__Recorded data__
· · · · · · ·
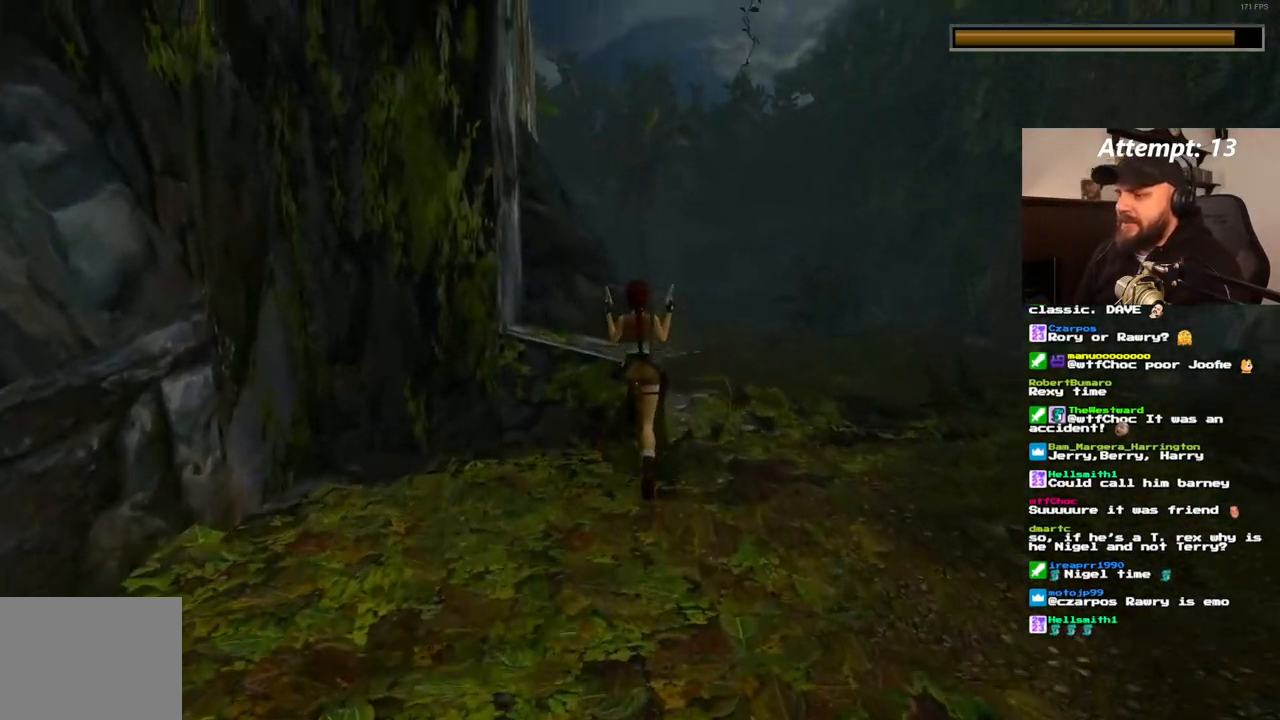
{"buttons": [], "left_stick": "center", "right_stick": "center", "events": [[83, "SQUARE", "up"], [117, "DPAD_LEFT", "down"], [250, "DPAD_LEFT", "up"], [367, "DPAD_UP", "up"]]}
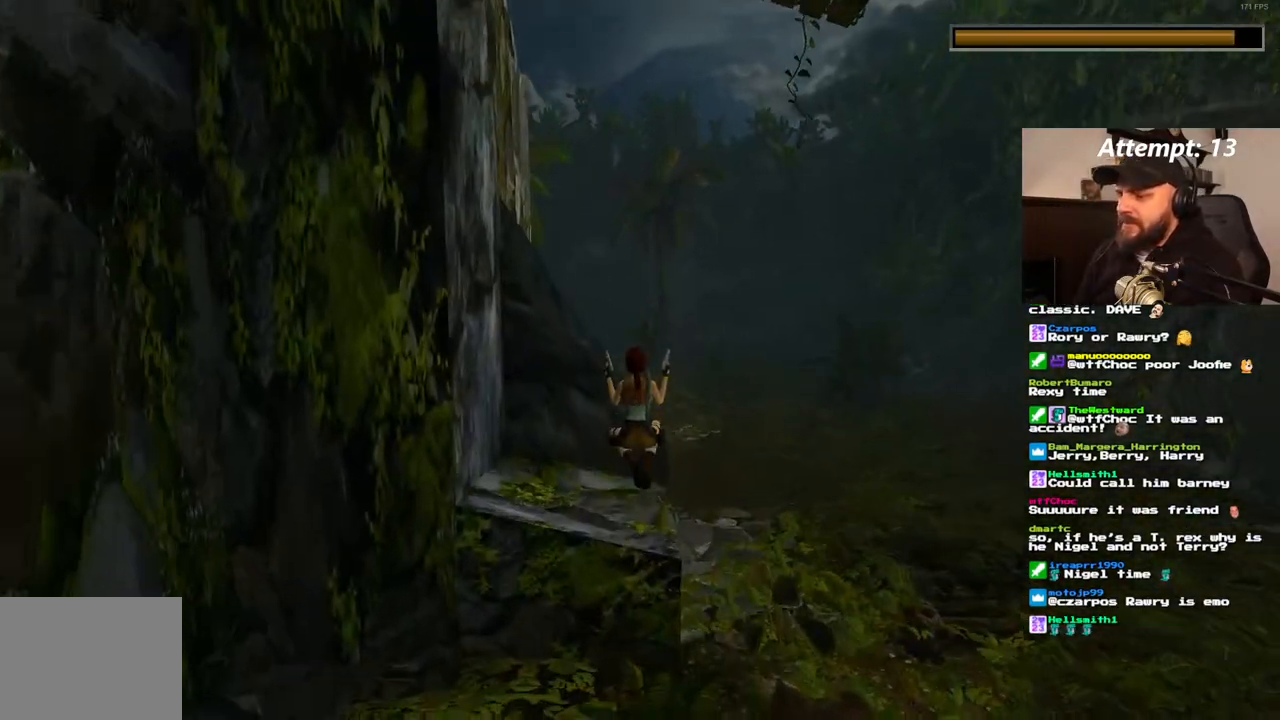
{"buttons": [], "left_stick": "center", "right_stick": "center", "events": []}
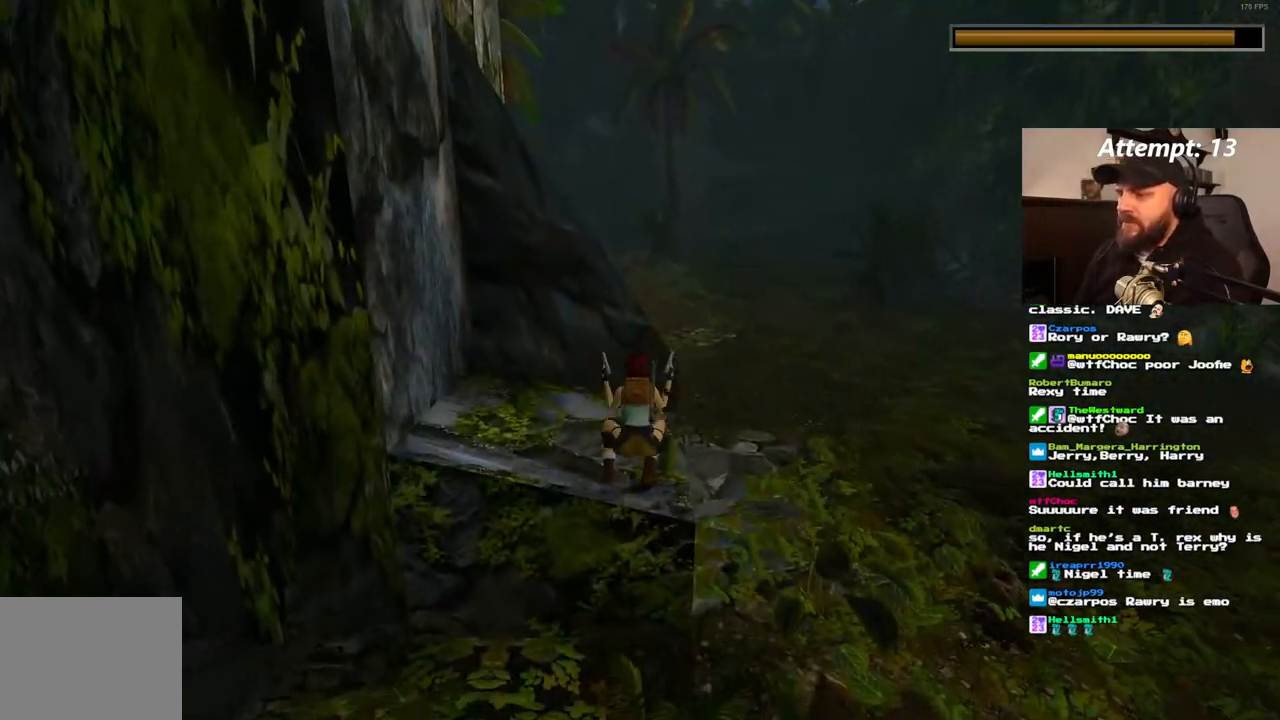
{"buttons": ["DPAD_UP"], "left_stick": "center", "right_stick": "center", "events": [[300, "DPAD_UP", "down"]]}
· · · · · · ·
__Exercise objective__
Take the data above and repeat it exactly, leaving each picture out.

__Answer section__
{"buttons": [], "left_stick": "center", "right_stick": "center", "events": [[83, "SQUARE", "up"], [117, "DPAD_LEFT", "down"], [250, "DPAD_LEFT", "up"], [367, "DPAD_UP", "up"]]}
{"buttons": [], "left_stick": "center", "right_stick": "center", "events": []}
{"buttons": ["DPAD_UP"], "left_stick": "center", "right_stick": "center", "events": [[300, "DPAD_UP", "down"]]}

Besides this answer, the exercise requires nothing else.